Re: [LSF/MM TOPIC] online filesystem repair

"Darrick J. Wong" <darrick.wong@xxxxxxxxxx> · Wed, 25 Jan 2017 00:41:33 -0800

On Wed, Jan 18, 2017 at 12:37:02AM +0000, Slava Dubeyko wrote:
> 
> -----Original Message-----
> From: Darrick J. Wong [mailto:darrick.wong@xxxxxxxxxx] 
> Sent: Monday, January 16, 2017 10:25 PM
> To: Viacheslav Dubeyko <slava@xxxxxxxxxxx>
> Cc: lsf-pc@xxxxxxxxxxxxxxxxxxxxxxxxxx; linux-fsdevel@xxxxxxxxxxxxxxx; linux-xfs@xxxxxxxxxxxxxxx; Slava Dubeyko <Vyacheslav.Dubeyko@xxxxxxx>
> Subject: Re: [LSF/MM TOPIC] online filesystem repair
>  
> > > How do you imagine a generic way to support repairs for different file 
> > > systems? From one point of view, to have generic way of the online 
> > > file system repairing could be the really great subsystem.
> >
> > I don't, sadly.  There's not even a way to /check/ all fs metadata
> > in a "generic" manner -- we can use the standard VFS interfaces to read
> > all metadata, but this is fraught.  Even if we assume the fs can spot check obviously
> > garbage values, that's still not the appropriate place for a full scan.
> 
> Let's try to imagine a possible way of generalization. I can see such
> critical points:
> (1) mount operation;
> (2) unmount/fsync operation;
> (3) readpage;
> (4) writepage;
> (5) read metadata block/node;
> (6) write/flush metadata block/node.
> (7) metadata's item modification/access.
> 
> Let's imagine that file system will register every metadata structure
> in generic online file checking subsystem. Then the file system will

That sounds pretty harsh.  XFS (and ext4) hide quite a /lot/ of
metadata.  We don't expose the superblocks, the free space header, the
inode header, the free space btrees, the inode btrees, the reverse
mapping btrees, the refcount btrees, the journal, or the rtdev space
data.  I don't think we ought to expose any of that except to xfsprogs.

▶ Dataset entries:

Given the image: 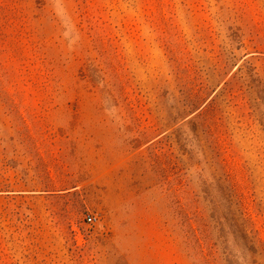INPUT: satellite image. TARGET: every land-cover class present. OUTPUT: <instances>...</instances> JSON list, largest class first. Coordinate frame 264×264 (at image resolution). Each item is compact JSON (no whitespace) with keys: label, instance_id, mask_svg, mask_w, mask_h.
<instances>
[{"label":"rangeland","instance_id":"rangeland-1","mask_svg":"<svg viewBox=\"0 0 264 264\" xmlns=\"http://www.w3.org/2000/svg\"><path fill=\"white\" fill-rule=\"evenodd\" d=\"M0 264H264V0H0Z\"/></svg>","mask_w":264,"mask_h":264},{"label":"built area","instance_id":"built-area-1","mask_svg":"<svg viewBox=\"0 0 264 264\" xmlns=\"http://www.w3.org/2000/svg\"><path fill=\"white\" fill-rule=\"evenodd\" d=\"M85 221L88 223H94L96 221V217L93 214H87L85 216Z\"/></svg>","mask_w":264,"mask_h":264}]
</instances>
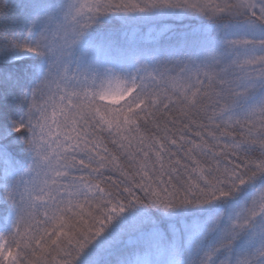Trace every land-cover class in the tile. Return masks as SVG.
<instances>
[{
  "label": "snow or ice",
  "instance_id": "1",
  "mask_svg": "<svg viewBox=\"0 0 264 264\" xmlns=\"http://www.w3.org/2000/svg\"><path fill=\"white\" fill-rule=\"evenodd\" d=\"M0 264H264V0H0Z\"/></svg>",
  "mask_w": 264,
  "mask_h": 264
}]
</instances>
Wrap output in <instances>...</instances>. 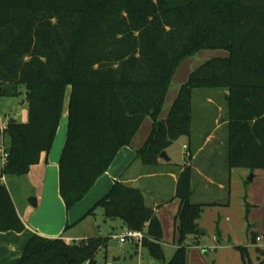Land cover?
Returning <instances> with one entry per match:
<instances>
[{"label":"trees","instance_id":"obj_1","mask_svg":"<svg viewBox=\"0 0 264 264\" xmlns=\"http://www.w3.org/2000/svg\"><path fill=\"white\" fill-rule=\"evenodd\" d=\"M203 49L229 55L196 67L161 119L177 68ZM21 85L28 121H10L4 130L0 232L27 229L3 177L28 174L51 150L69 88L59 161L67 211L90 192L147 116L153 127L136 154L146 165L158 164L174 141L190 136L195 88L228 90V168L264 169V0H0V97L20 95ZM192 181L187 163L175 194L181 201L178 248L168 262L161 223L140 188L115 181L87 214L101 207L106 217L143 231L142 247L154 260L186 264L203 211L192 201ZM227 185L230 190L229 180ZM107 241L96 236L67 243L33 234L14 264H92Z\"/></svg>","mask_w":264,"mask_h":264},{"label":"crops","instance_id":"obj_2","mask_svg":"<svg viewBox=\"0 0 264 264\" xmlns=\"http://www.w3.org/2000/svg\"><path fill=\"white\" fill-rule=\"evenodd\" d=\"M211 53L214 54V52ZM220 54L221 56L218 57L229 55V53ZM178 91L179 88L171 98H168V91L164 107L159 116L161 119L167 117ZM69 97L70 92L67 102H65L63 115L51 150L48 153L43 152L41 154L39 163L33 165L28 174L3 177V181L9 189L16 209L27 229L22 232H0V264H14L17 262L33 234L46 238H62L67 243L101 236L95 232L96 230H93L91 222L82 229H76L74 224L81 222L84 215L99 199L107 194L115 181H123L130 186L140 188L144 193L147 205L153 207L155 211L158 206L173 202L171 209L178 214L181 201L175 197L176 188L179 174L187 163L181 164L175 161L169 147L166 149L170 157L169 161L159 157L158 164L146 165L141 159L137 158V150L144 145L153 127V119L147 116L131 143L119 150L109 169L97 180L90 192L65 215L66 207L59 189V161L66 142V129L68 132ZM210 101H212L211 98ZM223 111L224 107L220 106L219 112L222 113ZM221 116L220 114L216 117V125L212 129L199 128L194 132L191 131L190 136L185 135L186 138L181 136L176 140L183 139L182 146H188V151L191 154V160L188 163L193 167L192 184L194 194L192 201L193 203L203 204V210L206 207L224 206L230 201L232 169L228 168L227 158L228 120L227 115ZM14 118L19 121L17 116ZM2 141H5V144L8 142L6 137H1L0 142ZM0 156L2 155L0 154ZM4 162V159L3 161L1 160L0 172L3 169ZM255 172L259 173L262 179L264 178V169L260 170V172L259 170ZM228 180L230 181V190H228ZM31 197L36 198V206L29 201ZM159 219H161L159 220L160 223H163L161 216ZM227 219L229 220L228 217ZM110 220L115 221L117 218H110ZM199 221L200 219L198 223ZM67 225L69 226L67 227ZM168 228L169 225H167L166 231ZM252 234V243L246 245L250 255L253 253L254 247L264 248L260 242L256 241V236L264 237V227L261 232H252ZM235 240L237 244L244 241V239L238 237ZM190 242H194L193 237L190 238ZM162 245L164 246L163 239ZM189 247L190 252L186 264H209L210 260H213L214 264H224V262L225 264H244L240 260L239 251L232 244H227L226 242L217 243V246L211 247V250L215 251V253L209 259L201 252V248L198 245H190ZM175 248L177 249L178 247L176 246ZM148 254L149 257L145 264H156L158 261L154 260L149 252ZM170 259L167 257V260ZM167 260L165 258V262H168ZM139 264H141L140 259Z\"/></svg>","mask_w":264,"mask_h":264},{"label":"rangeland","instance_id":"obj_3","mask_svg":"<svg viewBox=\"0 0 264 264\" xmlns=\"http://www.w3.org/2000/svg\"><path fill=\"white\" fill-rule=\"evenodd\" d=\"M211 52H214V54ZM220 53L228 54V51L223 49H203L193 56L187 57L179 65L174 74L168 98H171L175 91L186 81L191 71L203 62L213 57L221 56ZM20 90L22 93L18 96L0 97V118L4 123L8 124L10 119L15 116H17L19 122L28 121L26 87L21 85ZM69 92L70 89L67 90L66 102ZM227 93L228 90L226 88H195L193 90V132L199 128L212 129L216 125L217 116L220 114L222 116L227 115L225 98ZM209 97L212 101H210ZM220 106L224 107L222 113L219 112ZM1 137L5 138L0 135V140ZM182 138H186L185 135ZM65 139H67V129L65 131ZM182 145L183 139L174 141L173 144L169 146V150L170 153L174 155L175 161L184 164V162L188 163L190 160ZM0 151V154L2 155L1 147ZM1 160L3 161L2 156H0V165ZM256 170H259L260 172L262 169ZM256 170L253 171L245 167L232 168L231 195L229 203L224 206L206 207L203 210L202 216L199 218L200 234L191 245H198L201 248V252H203L208 259L215 253V251L211 250V247L217 246V243L226 242L227 244H232L235 249L239 251L240 260L244 264H260L261 261H264V248L254 247V251H252L253 253L250 255L246 246L253 241L252 232H261V229L264 227V178L262 179L260 174L255 172ZM251 175H253L252 179L250 178ZM14 178H16V176H14ZM172 206L173 202L166 205L162 204L161 206H158L155 211L158 219L160 216L163 218L161 227L166 260L167 257H173L176 250L175 247H178L179 239V232L177 230L178 221L176 218L177 214L172 211ZM68 212L69 211L65 208V215H67ZM90 222L92 223L93 230H96V233H99L102 237L108 238L107 244L100 246L95 254L96 264H139V259L141 264L147 262V258L149 257V251L147 248H139V246H134L129 242L121 243L118 239L119 235L125 233V224L120 218L111 221L110 218L104 215L103 209L97 207L93 214H85L81 222L76 225L74 224V226L76 229H82ZM167 225H169V228L166 231ZM237 237L244 239V241H241L240 243L238 242L237 244L235 240ZM215 238L218 241H216ZM239 246L246 247L247 254L243 255ZM189 252L190 247L187 248L186 261ZM156 264H164V262H156ZM209 264H214V261L210 260Z\"/></svg>","mask_w":264,"mask_h":264},{"label":"built area","instance_id":"obj_4","mask_svg":"<svg viewBox=\"0 0 264 264\" xmlns=\"http://www.w3.org/2000/svg\"><path fill=\"white\" fill-rule=\"evenodd\" d=\"M7 125H8L7 123H4V121H2L0 119V132H1L2 136H4V130L7 128ZM0 147L2 150V157L5 161L6 156H7V151H6V144L4 141L1 142ZM184 149H186V155H187V157H189L190 152L188 151V146L185 145ZM143 237H144L143 231L126 228L125 233H123L122 235H119L118 239L120 240L121 243L129 242L132 245L139 246V248H141ZM256 241L260 242L262 244V246H264V237L263 236H260V235L256 236Z\"/></svg>","mask_w":264,"mask_h":264},{"label":"water","instance_id":"obj_5","mask_svg":"<svg viewBox=\"0 0 264 264\" xmlns=\"http://www.w3.org/2000/svg\"><path fill=\"white\" fill-rule=\"evenodd\" d=\"M10 121H11V122H16L17 119H15V118H11ZM160 158H162V159H164V160H166V161H169V160H170V157H169V155H168V153H167L166 150H164V151L160 154ZM250 178L252 179V178H253V175H251ZM29 201L31 202L32 205H34V206L37 205V202H36V198H35V197H31V198L29 199ZM92 264H96V263L93 262Z\"/></svg>","mask_w":264,"mask_h":264}]
</instances>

▶ Aim of the task: Carry on the reply about online filesystem repair from the point after its last sentence, in the same voice.

▶ Reply:
For another thing, there are dependencies between those pieces of
metadata, (e.g. the AGI has to work before we can check the inobt) and
one has to take those into account when scrubbing.

ext4 has a different set of internal metadata, but the same applies
there too.

> need to register some set of checking methods or checking events for
> every registered metadata structure. For example:
>
> (1) check_access_metadata();
> (2) check_metadata_modification();
> (3) check_metadata_node();
> (4) check_metadata_node_flush();
> (5) check_metadata_nodes_relation().

How does the VFS know to invoke these methods on a piece of internal
metadata that the FS owns and updates at its pleasure?  The only place
we encode all the relationships between pieces of metadata is in the fs
driver itself, and that's where scrubbing needs to take place.  The VFS
only serves to multiplex the subset of operations that are common across
all filesystems; everything else take the form of (semi-private) ioctls.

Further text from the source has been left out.